L’enquête du ministère des Affaires intérieures et des Communications de 2014 a également révélé que 18,1 % des employés non-réguliers auraient préféré avoir un poste stable, si l’occasion s’était présentée. C’est dans la tranche d’âge de 25 à 34 ans que la proportion de ce type de travailleurs est la plus forte (28,4 %). Les chiffres montrent par ailleurs que 40 % des premiers emplois sont non-réguliers et qu’un nombre de plus en plus important de nouveaux diplômés doivent se contenter de postes temporaires pendant plusieurs années.

Trouver un emploi permanent à plein temps n’est pas chose aisée. D’après l’enquête sur la situation au regard de l’emploi réalisée par le ministère des Affaires intérieures et des Communications en 2012, à peine 24,2 % des Japonais ayant changé de travail au cours des cinq années précédentes avaient réussi à passer du statut d’employé non-régulier à celui d’employé régulier.

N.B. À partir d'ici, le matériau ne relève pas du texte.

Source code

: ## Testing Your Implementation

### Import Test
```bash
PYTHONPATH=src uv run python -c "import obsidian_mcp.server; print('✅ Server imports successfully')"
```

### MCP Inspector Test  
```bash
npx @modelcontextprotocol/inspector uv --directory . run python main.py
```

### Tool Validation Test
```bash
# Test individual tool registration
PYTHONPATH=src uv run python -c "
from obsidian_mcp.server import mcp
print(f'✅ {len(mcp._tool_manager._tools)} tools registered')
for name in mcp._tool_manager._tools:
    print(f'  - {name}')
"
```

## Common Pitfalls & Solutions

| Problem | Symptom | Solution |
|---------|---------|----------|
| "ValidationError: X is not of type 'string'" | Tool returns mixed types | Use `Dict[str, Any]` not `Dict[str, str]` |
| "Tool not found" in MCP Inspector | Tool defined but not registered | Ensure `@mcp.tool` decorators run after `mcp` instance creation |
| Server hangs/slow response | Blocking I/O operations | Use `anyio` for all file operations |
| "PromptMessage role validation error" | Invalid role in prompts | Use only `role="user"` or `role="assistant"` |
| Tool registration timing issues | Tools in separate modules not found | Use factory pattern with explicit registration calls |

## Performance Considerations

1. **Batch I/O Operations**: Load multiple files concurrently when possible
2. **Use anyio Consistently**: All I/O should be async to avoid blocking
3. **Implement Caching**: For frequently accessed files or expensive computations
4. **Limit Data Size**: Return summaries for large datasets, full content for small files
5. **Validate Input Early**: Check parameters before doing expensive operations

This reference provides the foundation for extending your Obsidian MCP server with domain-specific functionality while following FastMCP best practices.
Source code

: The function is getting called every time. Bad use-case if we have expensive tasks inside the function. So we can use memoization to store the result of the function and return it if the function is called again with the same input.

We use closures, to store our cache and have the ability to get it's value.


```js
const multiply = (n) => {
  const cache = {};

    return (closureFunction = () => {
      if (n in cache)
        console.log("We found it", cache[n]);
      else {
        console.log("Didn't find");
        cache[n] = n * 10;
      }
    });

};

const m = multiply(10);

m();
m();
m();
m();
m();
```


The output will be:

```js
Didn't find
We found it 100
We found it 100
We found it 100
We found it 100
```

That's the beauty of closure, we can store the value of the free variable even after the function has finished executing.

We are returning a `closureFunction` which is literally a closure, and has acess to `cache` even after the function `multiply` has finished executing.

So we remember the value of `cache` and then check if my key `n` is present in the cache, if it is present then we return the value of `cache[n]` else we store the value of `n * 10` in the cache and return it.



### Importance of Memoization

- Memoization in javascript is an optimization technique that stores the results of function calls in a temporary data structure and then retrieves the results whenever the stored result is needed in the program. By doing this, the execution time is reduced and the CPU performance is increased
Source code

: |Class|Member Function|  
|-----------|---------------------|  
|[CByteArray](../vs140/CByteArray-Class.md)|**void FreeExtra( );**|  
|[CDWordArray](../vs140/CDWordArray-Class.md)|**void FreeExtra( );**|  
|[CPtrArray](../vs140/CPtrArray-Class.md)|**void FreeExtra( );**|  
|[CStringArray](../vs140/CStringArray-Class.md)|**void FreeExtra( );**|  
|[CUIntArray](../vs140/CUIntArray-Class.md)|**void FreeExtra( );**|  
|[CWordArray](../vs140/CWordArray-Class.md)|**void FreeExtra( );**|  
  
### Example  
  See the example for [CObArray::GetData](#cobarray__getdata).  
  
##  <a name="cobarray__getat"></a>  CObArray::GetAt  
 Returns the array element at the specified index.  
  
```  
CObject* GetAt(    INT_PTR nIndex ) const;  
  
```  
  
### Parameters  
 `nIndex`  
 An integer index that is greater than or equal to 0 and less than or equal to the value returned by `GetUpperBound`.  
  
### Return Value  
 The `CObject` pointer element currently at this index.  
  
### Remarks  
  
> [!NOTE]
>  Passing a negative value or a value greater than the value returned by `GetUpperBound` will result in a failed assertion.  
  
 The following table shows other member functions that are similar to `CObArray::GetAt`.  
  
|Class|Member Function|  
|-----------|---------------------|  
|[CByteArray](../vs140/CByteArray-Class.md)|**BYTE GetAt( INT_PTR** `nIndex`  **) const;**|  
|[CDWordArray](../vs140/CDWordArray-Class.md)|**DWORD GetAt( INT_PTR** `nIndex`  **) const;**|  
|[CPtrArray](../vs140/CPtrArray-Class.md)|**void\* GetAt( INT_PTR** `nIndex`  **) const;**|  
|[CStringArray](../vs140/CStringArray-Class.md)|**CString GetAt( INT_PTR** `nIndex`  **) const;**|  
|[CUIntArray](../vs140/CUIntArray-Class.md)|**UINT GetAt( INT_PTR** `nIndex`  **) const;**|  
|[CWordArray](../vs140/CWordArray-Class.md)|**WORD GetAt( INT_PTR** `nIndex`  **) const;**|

Un dispositif de protection sociale inefficace

Le salaire moyen d’un travailleur non-régulier à plein temps est inférieur d’environ 40 % à celui d’un employé régulier. Outre la faible rémunération et la précarité qui les caractérisent, les emplois non-réguliers ont aussi l’inconvénient de donner rarement accès à une formation et de ne pas offrir une couverture sociale suffisante, notamment en matière d’assurance maladie et d’assurance chômage (voir le tableau ci-dessous). Les salaires sont si bas qu’il faut s’attendre à une multiplication du nombre des travailleurs pauvres qui, bien qu’ayant un emploi, ne gagnent pas assez pour avoir un niveau de vie décent. Beaucoup de Japonais sont d’ailleurs amenés à renoncer à l’idée de se marier ou de fonder une famille en raison de leurs difficultés financières. Les travailleurs de sexe masculin qui ont entre 20 et 39 ans ont deux fois moins de chances de se marier s’ils ont un emploi non-régulier.

Pourcentage respectif des bénéficiaires du dispositif de protection sociale

Assurance chômage Assurance maladie Cotisations retraite Indemnités licenciement Primes
Employés réguliers 92,5 % 99,3 % 99,1 % 80,6 % 86,1 %
Employés non-réguliers 67,7 % 54,7 % 52 % 9,6 % 31 %

Tableau établi par Nippon.com à partir des résultats de l’enquête sur la situation de l’emploi (Shûgyô keitai chôsa) effectuée par le ministère de la Santé, du Travail et des Affaires sociales en 2014.

En octobre 2015, l’Institut de recherches sur l’amélioration du niveau de vie (RIALS) de la Confédération des syndicats de travailleurs japonais (Rengô) a effectué une enquête via Internet auprès de la main d’œuvre non-régulière. Les résultats ont montré que 20,9 % des ménages où le soutien de famille était un employé non-régulier avaient été contraints de supprimer des repas parce qu’ils avaient du mal à joindre les deux bouts. Le RIALS a également souligné qu’un « clivage au niveau de la santé » était en train de se créer à cause des restrictions sur les dépenses en matière de santé et d’alimentation auxquelles les travailleurs non réguliers étaient contraints en raison de leurs faibles revenus.

Mais le gouvernement s’est finalement décidé à réagir. Dans le discours de politique générale qu’il a prononcé le 22 février 2016, à l’occasion de la 190e session de la Diète, le Premier ministre Abe Shinzô a en effet annoncé l’adoption de mesures qui devraient faire bénéficier les employés non-réguliers d’un traitement équitable. Concrètement parlant, ces dispositions vont permettre d’étendre le système d’assurance maladie aux travailleurs à temps partiel, d’accorder des aides au titre de l’avancement professionnel aux entreprises qui régulariseront des postes ou amélioreront les conditions de travail d’employés non-réguliers, de donner aux employés contractuels la possibilité de prendre des congés pour élever ou soigner leurs enfants, et d’appliquer la règle « à travail égal salaire égal ». La situation de la main-d’œuvre précaire de l’Archipel devrait donc s’en trouver sensiblement améliorée.

 (D’après un article en japonais de Murakami Naohisa, daté du 12 février 2016.)